Tom Ridge, secretary of homeland security, is due to appear today before the House Select Committee on Homeland Security. The Washington Post notes that Sen. John F. Kerry (D-Mass.) has accused the Bush administration of underfunding the department, “tinkering while the clock on homeland security is ticking.” The Post says in an editorial that no one can measure whether the administration’s proposed $40 billion in new resources will be money well spent.
The new department does not provide Congress with regularly updated risk assessment reports. The department has requested assessments of homeland security needs from all 50 states; only when those are evaluated and processed, officials say, will it be possible to produce a meaningful national strategy. Without a better analysis of likely threats and targets, says the Post, it’s impossible to say whether the amounts allocated are grossly inadequate or wastefully large.
In two areas of spending, the lack of clear goals should cause particular concern, editorializes the Post.

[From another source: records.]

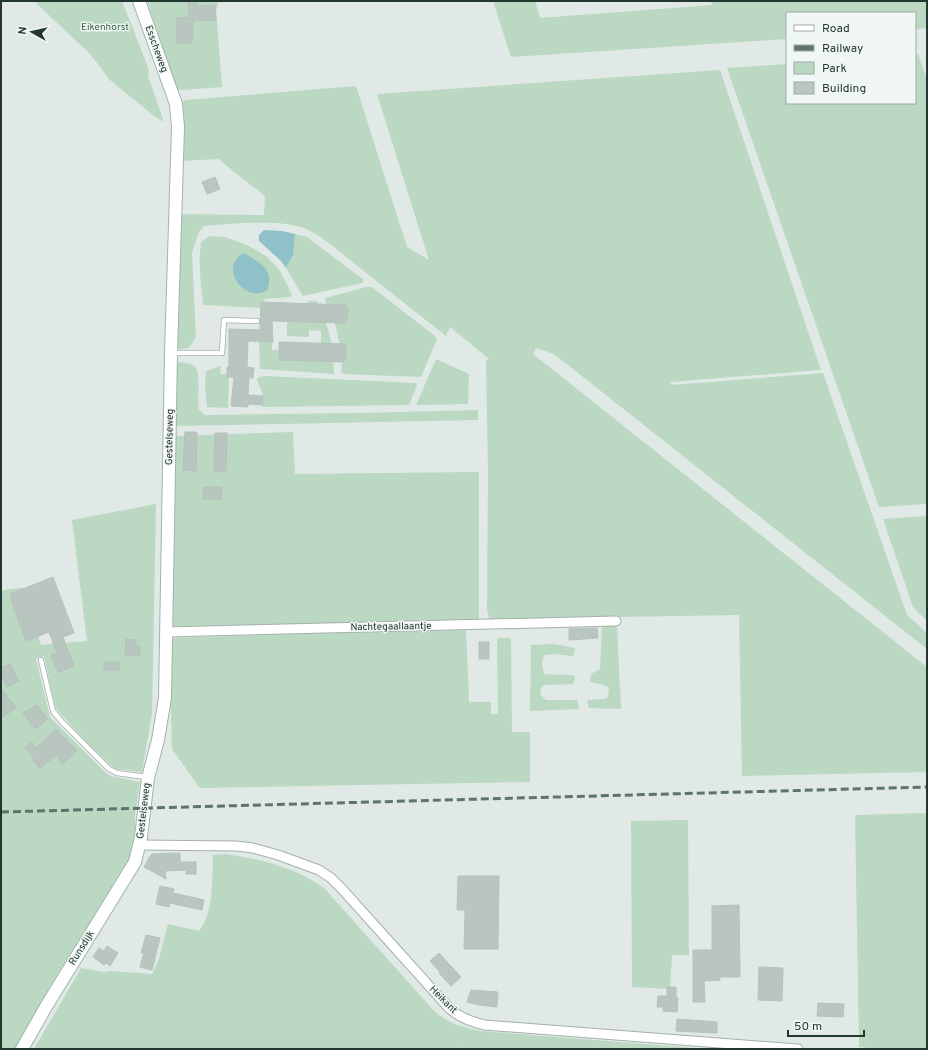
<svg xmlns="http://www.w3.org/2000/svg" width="928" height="1050" font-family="Overpass,sans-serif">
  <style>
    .green { fill: #bbd8c2 }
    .water { fill: #8fc1c8 }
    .building { fill: #b9c6c0; stroke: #b4c2bb }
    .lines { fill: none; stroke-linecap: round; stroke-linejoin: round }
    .lane-casing { stroke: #a4b0ab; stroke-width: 6 }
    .street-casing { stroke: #a4b0ab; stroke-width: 11 }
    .secondary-casing { stroke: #a1b3ac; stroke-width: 14 }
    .lane { stroke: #fff; stroke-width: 4.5 }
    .street { stroke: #fff; stroke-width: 9 }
    .secondary { stroke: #fff; stroke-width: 12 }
    .rail { stroke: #5d736c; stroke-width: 3; stroke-dasharray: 8 4; stroke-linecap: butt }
    .labels { text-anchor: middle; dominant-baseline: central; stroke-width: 3; stroke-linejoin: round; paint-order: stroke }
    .park-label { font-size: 10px; fill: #336945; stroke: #f0f6f3 }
    .street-label { font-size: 10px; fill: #233731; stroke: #f0f6f3 }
  </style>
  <rect width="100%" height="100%" fill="#e0e9e5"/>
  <g class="green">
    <path d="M34,1H122L149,70L148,76L164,122L154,116L110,80L90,54Z"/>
    <path d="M147,1H219L216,10L222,87L183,90H177Z"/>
    <path d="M493,1H535L540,18L712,5L711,1H927V28L915,29V13H787V39L511,57Z"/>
    <path d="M915,54H918L927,79V504L879,507L727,68L787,64V103H915Z"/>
    <path d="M720,70L821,370L671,382V385L823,373L907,615L927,633V649L554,354L536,348L533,354L927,667V772L742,776L739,615L489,619L487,609L488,472L486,361L489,359L450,327L446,336L321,237C316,235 310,230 304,228C275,218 235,224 204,226L198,234L192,253L196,337L189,348L177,350L180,214L264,215L265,196L218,159L181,161L182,102L185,100L356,86L407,247L429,260L377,94Z"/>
    <path d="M295,234L307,237L364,280L362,283L303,296L286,268L293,255Z"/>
    <path d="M210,236L225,237L247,245L266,256L279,269L292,295L290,297L265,299L260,308L203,305C201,284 198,263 201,242Z"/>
    <path d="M366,287H372L436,337L437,339L421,377L343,374L341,371L343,360L336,327L326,303L325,298Z"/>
    <path d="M308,301H317C330,329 333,344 334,374L260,369L259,341L272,342V350L321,351V331L309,330V337L287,336V314L306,319Z"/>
    <path d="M436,359L469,374L468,404L416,405Z"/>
    <path d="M176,362L188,363L196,367C201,380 197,395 199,410L205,415L360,413L478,410V420L174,426Z"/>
    <path d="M221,366L220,374H229L228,408L207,407L205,386L206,371Z"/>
    <path d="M265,376L416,383L417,385L409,405L262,407L263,394L257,380L259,377Z"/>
    <path d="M293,432L295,474L479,472V619L179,627L168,625L174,436Z"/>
    <path d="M156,504L152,713L142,772L115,769L89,745L59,712L55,706L44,656L36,659L50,717L106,773L111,776L140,782L135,814V841L133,855C93,919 50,981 16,1049H1V591L10,589L24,588L41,645L87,641L72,520Z"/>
    <path d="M927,516V621L913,607L883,519Z"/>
    <path d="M602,626H617L621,709L589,708L587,701L588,700L605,699L608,697L609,688L604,685L590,682L591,674L600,669Z"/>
    <path d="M466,630L469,702H491V714H498L497,638H511L512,732H530V782L200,788L172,749L169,638L322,633Z"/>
    <path d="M554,644L575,648L573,656L553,654L544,655L542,663L544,674C554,676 564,673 575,676V678L573,684L544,685L541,688L540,694L546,700H577L579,706L578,709L530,711L531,645Z"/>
    <path d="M927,813V1049H878L859,1047L855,815Z"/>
    <path d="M688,820L689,955H672L670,989L632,987L631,821Z"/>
    <path d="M226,854C260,859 296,868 324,888L435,1012C450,1024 462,1027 481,1031L709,1049H459L458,1047L457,1049H34L81,968L103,972L111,971L152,974L159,959L168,924L199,931C214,913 212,878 213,855Z"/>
  </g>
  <g class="water">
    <path d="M264,230L282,231L295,234L293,255L286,268L281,261L259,241V235Z"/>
    <path d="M243,253C251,257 267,265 269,276C270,279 269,285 268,289C252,303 230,281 233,266C235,260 239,256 243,253Z"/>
  </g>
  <g class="building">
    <path d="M188,1H196L197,6L215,5L216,20L193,21L192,43H176L177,17L189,18Z"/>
    <path d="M215,177L220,189L207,194L202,182Z"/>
    <path d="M261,302L346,305V308H348L347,320H346V323L272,321L273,342L248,341L247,367L254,368L253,378H249L248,395L263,396L262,405L248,404V407L231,406L234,377H227V367H229V329L260,330Z"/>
    <path d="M279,342L345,344V347H346V359H345L344,362L280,360V357H279Z"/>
    <path d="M185,432H197L196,471L183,470Z"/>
    <path d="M215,433H227L226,472L214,471Z"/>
    <path d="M204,487H222L221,500L203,499Z"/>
    <path d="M53,577L74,633L63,637L74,666L58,672L51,655L57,653L49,632L26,641L11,600H12L10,594Z"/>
    <path d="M597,628L598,638L569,640V629Z"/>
    <path d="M126,639L136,640V646H140V656L125,655Z"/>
    <rect x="479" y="642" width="10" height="17"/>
    <rect x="104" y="662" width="15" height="8"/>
    <path d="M10,664L19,681L7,687L1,675V668Z"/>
    <path d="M1,688L16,708L1,718Z"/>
    <path d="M37,705L48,719L35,729L23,713Z"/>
    <path d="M56,729L77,751L63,764L56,755L40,769L33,760L34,759L25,747L32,742L36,748Z"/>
    <path d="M180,853V862H196V874H186V870L165,871L166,879L144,867L150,856L152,854Z"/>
    <path d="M458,876H499L498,949H464L465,910H457Z"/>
    <path d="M160,886L174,889L173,893L204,900L202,910L170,903L169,907L156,904Z"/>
    <path d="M739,905L740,977H720V980L704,981L705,1002H693V950H712V906Z"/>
    <path d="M146,935L160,938L152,970L140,967L144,953H141Z"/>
    <path d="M107,946L118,953L110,966L106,963L104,965L93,957L99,948L104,951Z"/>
    <path d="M439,953L461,977L451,986L439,973L440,972L430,961Z"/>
    <path d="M759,967L783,968L782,1001L758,1000Z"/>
    <path d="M667,987H676V997L678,998L677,1012L663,1011V1007H657L658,996H667Z"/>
    <path d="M471,990L498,992L497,1007L479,1005L467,1002Z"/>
    <path d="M818,1003L844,1004L843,1017L817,1016Z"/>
    <path d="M677,1019L717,1022V1033L676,1031Z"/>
  </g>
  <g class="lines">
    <g class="lane-casing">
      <g id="lane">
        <path d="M173,353H222L224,320L257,321"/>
        <path d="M41,660L53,711L62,722L109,769L117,773L146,777"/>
      </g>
    </g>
    <g class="street-casing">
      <g id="street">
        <path d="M166,632L616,621"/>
        <path d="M139,845L236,846L253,848L278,855L319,870L331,878L342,889L449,1008C460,1018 471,1022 485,1025L798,1049"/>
      </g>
    </g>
    <g class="secondary-casing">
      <path id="secondary" d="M22,1049L47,1005L135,862L141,837L148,778L158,740L165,698L171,353L178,127L176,104L139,1"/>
    </g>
    <use href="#lane" class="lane"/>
    <use href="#street" class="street"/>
    <use href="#secondary" class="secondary"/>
    <path class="rail" d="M1,812L927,787"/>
  </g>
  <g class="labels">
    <g class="park-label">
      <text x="105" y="27">Eikenhorst</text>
    </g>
    <g class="street-label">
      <text transform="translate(156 49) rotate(70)">Esscheweg</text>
      <text transform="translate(170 437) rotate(-89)">Gestelseweg</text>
      <text transform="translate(391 627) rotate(-1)">Nachtegaallaantje</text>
      <text transform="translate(144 811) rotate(-83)">Gestelseweg</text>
      <text transform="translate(82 948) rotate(-58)">Runsdijk</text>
      <text transform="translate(443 1000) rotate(45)">Heikant</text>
    </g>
  </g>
  <rect width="928" height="1050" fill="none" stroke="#233731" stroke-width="4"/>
  <rect x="786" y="12" width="130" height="92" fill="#f0f6f3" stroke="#9eaaa5"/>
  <rect x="794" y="25" width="20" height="6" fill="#ffffff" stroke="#9eaaa5"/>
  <text x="822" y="32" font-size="12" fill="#233731">Road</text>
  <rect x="794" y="45" width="20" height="6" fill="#5d736c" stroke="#9eaaa5"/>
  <text x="822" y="52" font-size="12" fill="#233731">Railway</text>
  <rect x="794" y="62" width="20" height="12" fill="#bbd8c2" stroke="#9eaaa5"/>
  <text x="822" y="72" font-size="12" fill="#233731">Park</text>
  <rect x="794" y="82" width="20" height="12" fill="#b9c6c0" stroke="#9eaaa5"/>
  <text x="822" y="92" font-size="12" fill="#233731">Building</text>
  <g transform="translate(32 32) rotate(278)" stroke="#f0f6f3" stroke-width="3" paint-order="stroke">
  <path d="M0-3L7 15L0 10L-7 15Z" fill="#233731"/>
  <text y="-6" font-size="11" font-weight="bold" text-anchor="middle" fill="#233731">N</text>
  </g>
  <path d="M788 1030v6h76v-6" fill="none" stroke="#233731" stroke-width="2"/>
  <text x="794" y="1030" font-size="12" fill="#233731" stroke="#f0f6f3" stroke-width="3" paint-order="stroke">50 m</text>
</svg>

One is “first responders”: the emergency workers, firefighters, and police. At least some of the $8 billion dispersed in the past year is still in limbo between the federal government, states, and localities. Every fire department would like more money and new equipment and would prefer not to pool its resources with neighboring departments; the danger of duplication and overspending is enormous. It isn’t clear whether Congress or the administration is prepared to make hard choices about who needs more money.
Another area that could use closer scrutiny: this year’s budget includes more funding for Project Bioshield, which is designed to develop and purchase vaccines and antidotes against known diseases that could be used in bioterrorism. What it does not do is provide funding for basic research to cope with the threat of viruses and microbes that can now be engineered in thousands of labs around the world.